We model success for others. Great teachers model success for their students; principals for teachers; coaches for their athletes. Consultants are known for the models they bring, models that can be clear, helpful solutions, but also overly-simplified cookbook recipes that sound great but often just don’t fit all of us.
I was thinking about models yesterday as I prepared to chat with Jeff Wetzler and Tyler Thigpen, principals at Transcend Education. Many of us are trying to help design and implement school and learning models that better meet the conditions our students face today, and will face in the future. This is great work; I love it and applaud all of those who are in the process of model design and sharing.
But what about the raw materials of models? As we create the pieces and blueprints to hand to others, are we missing perhaps the most critical step in the process? What if the limiting factor in the school innovation equation is not the validity of those pieces and blueprints, but the availability of plastic and glue?
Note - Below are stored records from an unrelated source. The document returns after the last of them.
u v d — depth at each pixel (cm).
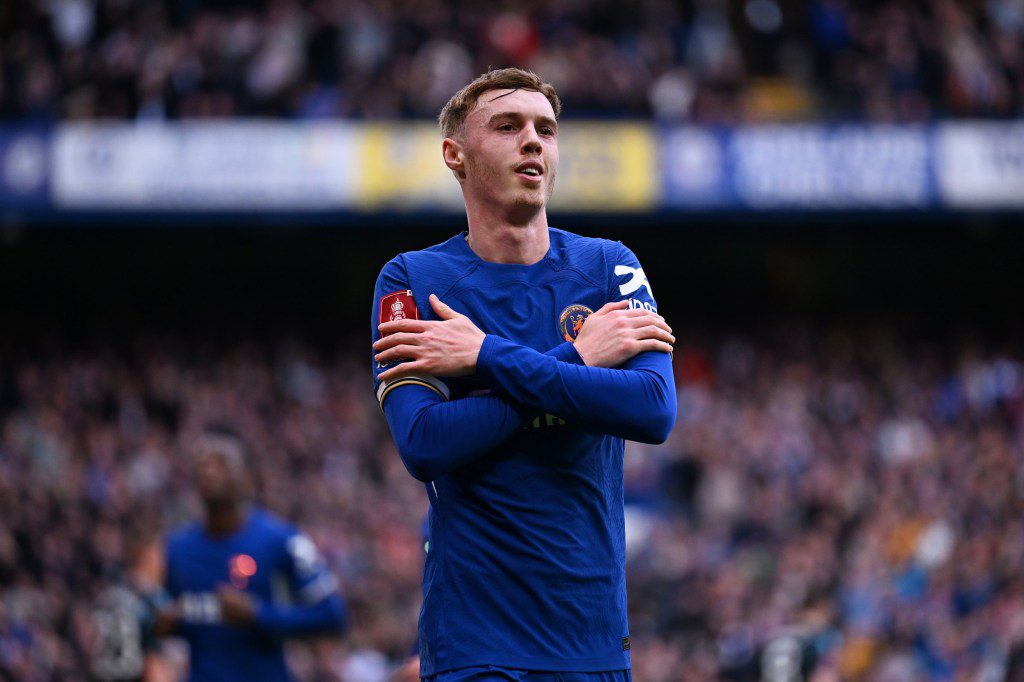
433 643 932
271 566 1900
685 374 6053
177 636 1881
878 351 6153
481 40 5741
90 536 4041
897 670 3278
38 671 3338
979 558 3556
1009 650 2828
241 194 5438
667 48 5909
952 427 5288
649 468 4856
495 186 983
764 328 6712
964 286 7088
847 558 3981
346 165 5491
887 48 5903
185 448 4997
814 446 5134
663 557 4188
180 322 6856
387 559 4138
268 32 5638
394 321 945
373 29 5738
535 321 975
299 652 3391
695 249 7075
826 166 5594
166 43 5562
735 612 3634
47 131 5406
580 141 5550
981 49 5838
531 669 898
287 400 5584
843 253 7100
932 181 5594
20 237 6819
As I refine the manuscript of my next book, I increasingly fear this is the case. Our young teachers are not prepared by schools of education to teach in deeper learning environments. Our more seasoned teachers have never had skills development in organizational and innovation leadership. We lack a pedagogy to teach and learn in virtual reality worlds. The pieces of the schools we design are built to slot into an outdated operating system. There are plenty more.
Look to your pool of resources, and ask this basic question: even if we have the best models, do we have the raw materials to put those pieces together and make them all work? This is not an either/or problem; we very much need both.
The answer to this question is no. Not beyond a few schools or networks here and there.